Interaction models
Mira Murati's lab put out a model that doesn't wait its turn — it watches you on video, listens, and talks back at the same time, all from one model instead of a stitched-together voice pipeline.
Today's voice assistants are assembled: one component decides you've stopped talking, another transcribes, the language model answers, a fourth speaks. Thinking Machines collapsed that assembly into a single model that reads the room in 200-millisecond slices — perceiving and responding in the same breath, so it can interject, finish your sentence, or comment on what it just saw you do, without waiting for a turn to end.
Open systems have done full-duplex audio — interrupting, backchanneling — since Kyutai's Moshi in 2024. The wager that's actually new is the video.
Talking over you is the demo that gets quoted, but it isn't the new part: open systems have done full-duplex audio since 2024. The real move is twofold — doing it at frontier scale, and folding live video into the same stream, so the model reacts to a raised eyebrow or a botched rep, not just to sound. The lab frames this as a thesis: interactivity should scale alongside intelligence, treated as its own axis rather than a wrapper bolted on after the model is smart.

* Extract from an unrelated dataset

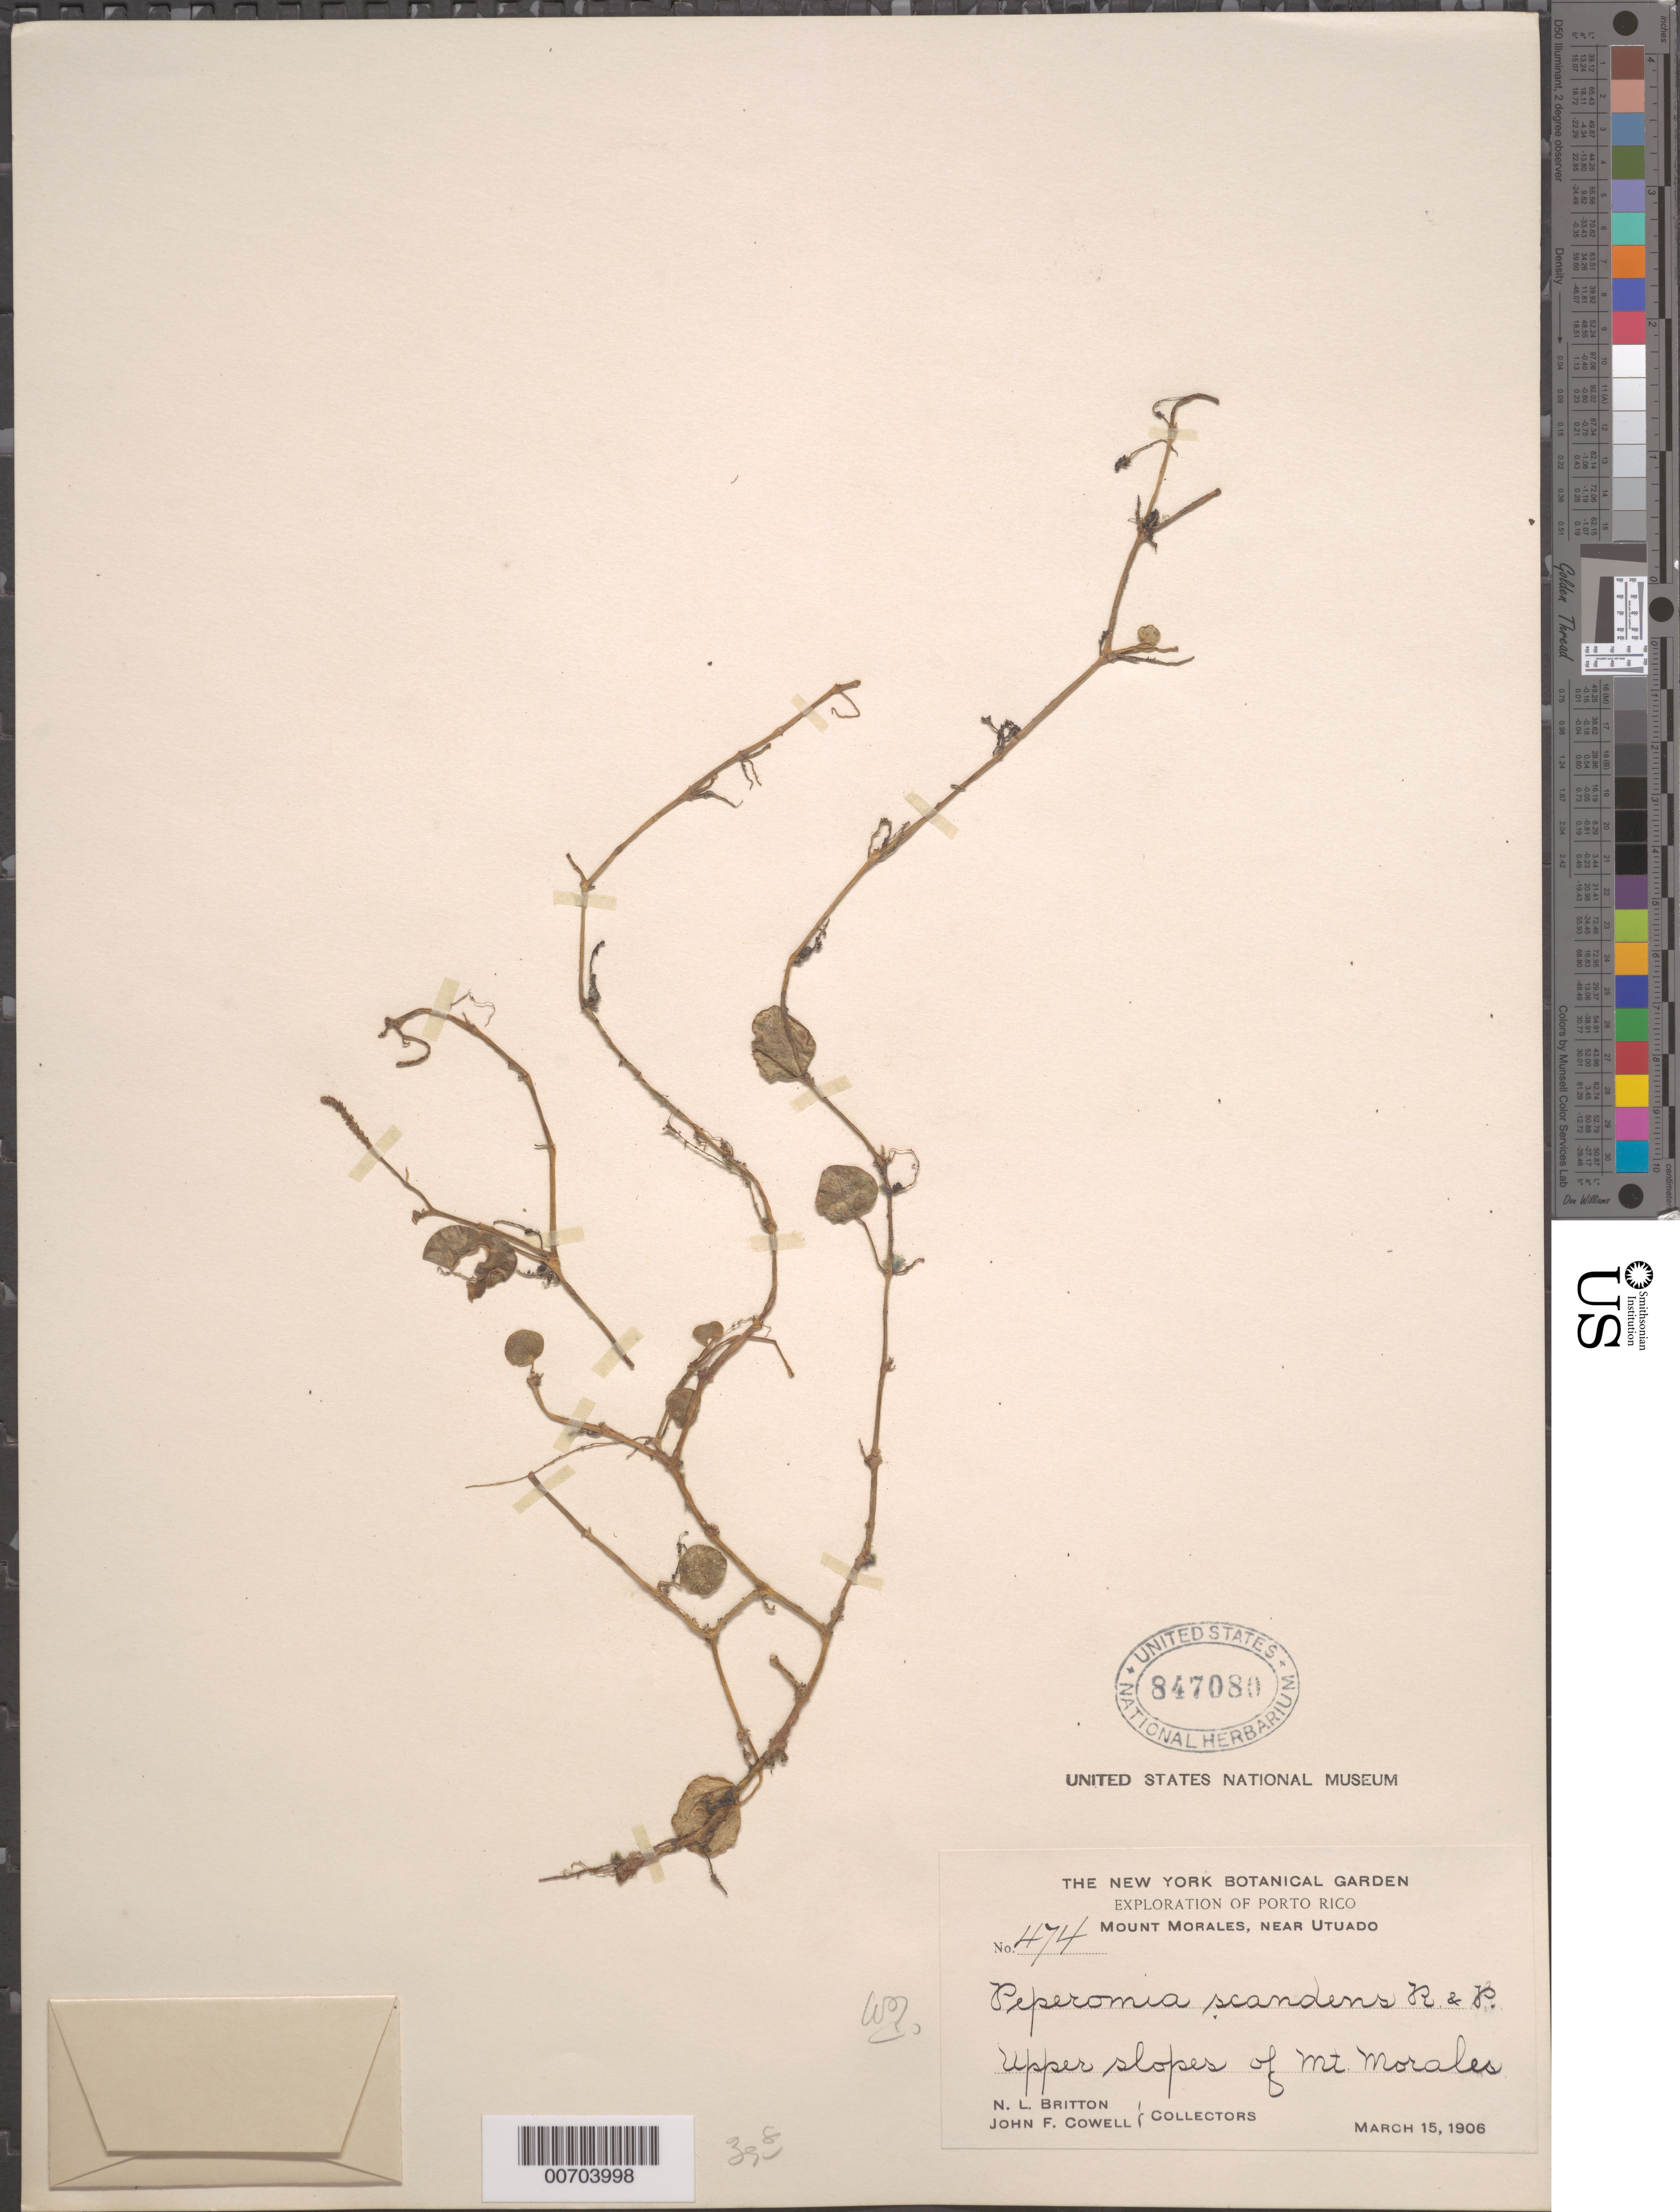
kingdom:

Worth noticing what's load-bearing: an independent reviewer flagged that the headline numbers lean on a second, slower reasoning model running in the background — an easy way to post strong scores. The bet here is less about any one benchmark than about a well-funded lab deciding the frontier isn't only a smarter model, but a model you can actually talk with.
It's a research preview behind closed doors, not something you can use yet.